## Tasks to perform
1 – Count the lines in the records that contain the string "label", treating uppercase and lowercase as different, and give only the number.
2 – Extend the forum thread on counting bits around a 1 in a 32-bit integer, starting after its last post.

Efficiently Count Bits in 32-bit Integers using Bit Operations

[noblerare]

Hi all,

I am wondering is there a way to count the number of bits to the left or right of a given 1 in a 32-bit integer?

For example, if I give the function the number 32 = 0b100000, there are 5 bits to the right of the 1 and hence, 26 bits to the left of the 1.

The catch is, is there a way to do this by simply using bit operations? i.e. no loops or conditionals? Bit operations include: & ^ | << >> ! and ~

Thanks

 

[silverfrost]

no loops or conditionals sounds unlikely. Not much can be done without 'if' and 'goto'.

 

[CRGreathouse]

The catch is, is there a way to do this by simply using bit operations? i.e. no loops or conditionals? Bit operations include: & ^ | << >> ! and ~

Yes, as can all such functions. The question is whether this can be done efficiently.

I'm not entirely sure I understand your function, though. It looks like the first part is counting trailing zeros, and the second part is 31 minus the first part. Is that right?

 

[technoweasel]

I have been looking into bitboards in chess programming a bit and found that some newer processors have assembly language instructions that might solve your problem, but I have no specifics.

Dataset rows

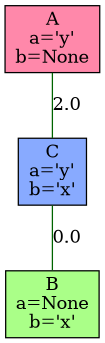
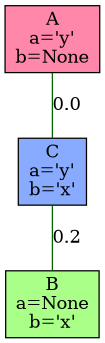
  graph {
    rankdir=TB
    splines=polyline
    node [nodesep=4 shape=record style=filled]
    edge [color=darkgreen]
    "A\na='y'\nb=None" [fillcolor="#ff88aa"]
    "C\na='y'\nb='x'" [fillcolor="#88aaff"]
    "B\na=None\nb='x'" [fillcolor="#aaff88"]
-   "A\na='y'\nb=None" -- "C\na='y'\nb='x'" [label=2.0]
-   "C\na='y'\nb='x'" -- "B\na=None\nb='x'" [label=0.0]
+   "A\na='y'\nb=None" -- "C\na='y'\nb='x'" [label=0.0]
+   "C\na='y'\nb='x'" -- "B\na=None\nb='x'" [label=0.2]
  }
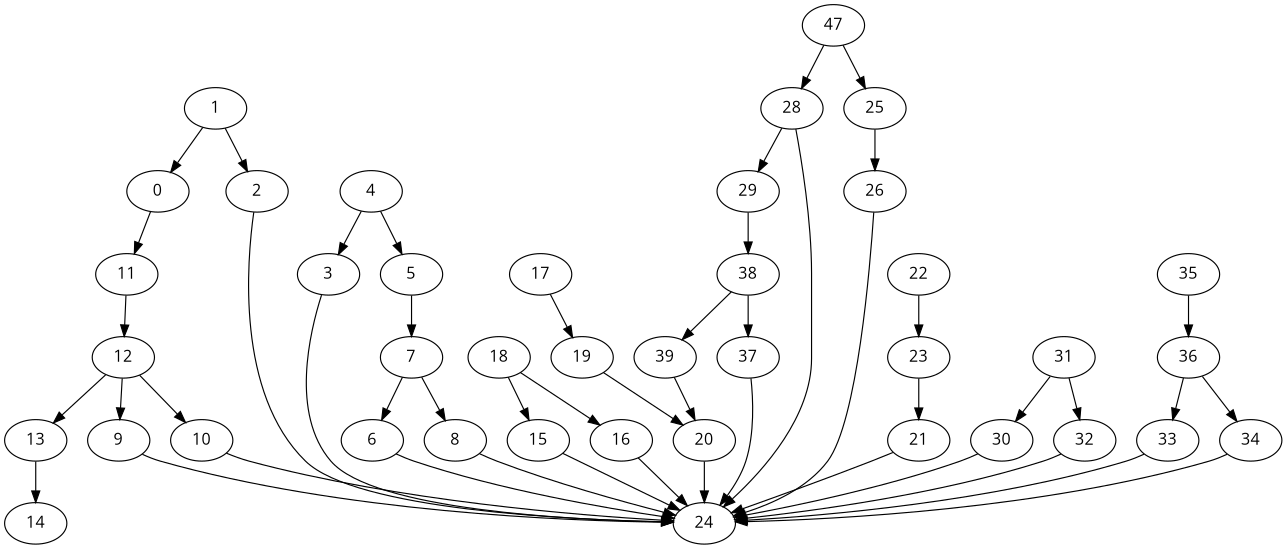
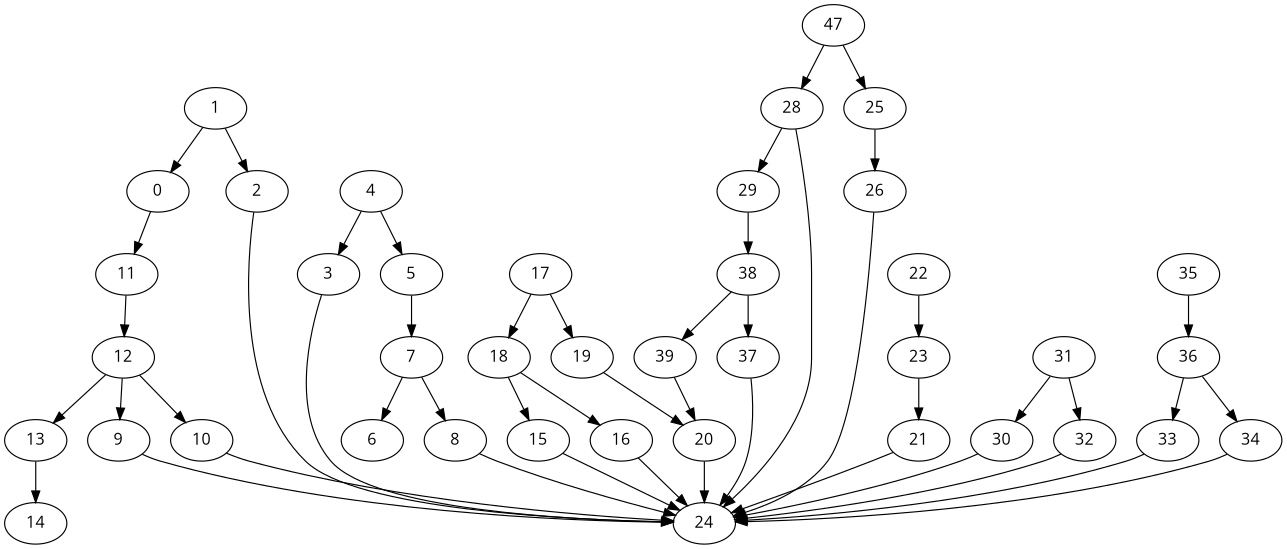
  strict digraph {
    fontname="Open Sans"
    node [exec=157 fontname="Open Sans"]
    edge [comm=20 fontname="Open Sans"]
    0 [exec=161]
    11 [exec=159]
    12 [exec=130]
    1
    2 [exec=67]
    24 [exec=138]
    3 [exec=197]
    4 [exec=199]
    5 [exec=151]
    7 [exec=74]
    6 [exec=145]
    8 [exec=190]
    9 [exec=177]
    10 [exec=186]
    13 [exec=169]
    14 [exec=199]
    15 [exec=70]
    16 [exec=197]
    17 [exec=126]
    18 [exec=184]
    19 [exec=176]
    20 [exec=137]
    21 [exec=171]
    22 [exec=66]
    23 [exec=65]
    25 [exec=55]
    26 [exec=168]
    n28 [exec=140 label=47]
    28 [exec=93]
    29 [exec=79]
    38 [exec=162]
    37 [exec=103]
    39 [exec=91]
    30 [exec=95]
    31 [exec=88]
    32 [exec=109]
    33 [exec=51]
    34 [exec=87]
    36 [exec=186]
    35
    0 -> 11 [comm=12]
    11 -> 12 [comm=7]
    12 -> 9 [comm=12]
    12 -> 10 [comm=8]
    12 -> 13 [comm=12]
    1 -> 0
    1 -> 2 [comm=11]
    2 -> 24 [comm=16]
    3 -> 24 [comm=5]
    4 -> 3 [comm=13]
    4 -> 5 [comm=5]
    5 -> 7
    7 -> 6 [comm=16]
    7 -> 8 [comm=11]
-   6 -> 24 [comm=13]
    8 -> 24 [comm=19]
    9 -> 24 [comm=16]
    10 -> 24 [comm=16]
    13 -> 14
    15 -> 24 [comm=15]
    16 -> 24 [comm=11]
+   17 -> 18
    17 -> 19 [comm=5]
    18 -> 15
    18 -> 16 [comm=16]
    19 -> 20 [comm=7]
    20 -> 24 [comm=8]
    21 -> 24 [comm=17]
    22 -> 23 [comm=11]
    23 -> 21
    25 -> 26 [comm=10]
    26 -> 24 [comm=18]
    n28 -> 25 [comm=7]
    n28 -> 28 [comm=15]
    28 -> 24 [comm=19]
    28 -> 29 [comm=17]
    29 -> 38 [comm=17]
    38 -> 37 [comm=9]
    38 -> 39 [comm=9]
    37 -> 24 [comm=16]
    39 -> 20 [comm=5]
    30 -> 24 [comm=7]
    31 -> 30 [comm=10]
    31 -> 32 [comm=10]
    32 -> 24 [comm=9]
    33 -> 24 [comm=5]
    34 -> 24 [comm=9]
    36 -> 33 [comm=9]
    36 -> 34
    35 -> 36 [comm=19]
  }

## Responses
1 – 5

2 –
 

[Hurkyl]

There are lots of tricks you can use with bit twiddling -- but your probably much better off learning how to invoke native operations rather than trying to roll your own (and you will probably get better performance too) -- functions like like popcnt, leadz and trailz.

 

[silverfrost]

I would be curious to see the function -- given there are no loops or conditionals. Clearly that means no implied loops or conditionals (i.e. no function calls, intrinsics or conditional operators). I have heard it said you can do anything with a couple of logic operators but never seen a real example.

 

[rcgldr]

You could split the number into two 16 bit values and use each value to index into one of two tables with 65536 entries. If you have the ram, a single look up into a table with 4gb entries would work, although it would take a bit to initialize the table.

 

[Hurkyl]

Bit twiddling might be faster than the random access lookup into 2 GB too.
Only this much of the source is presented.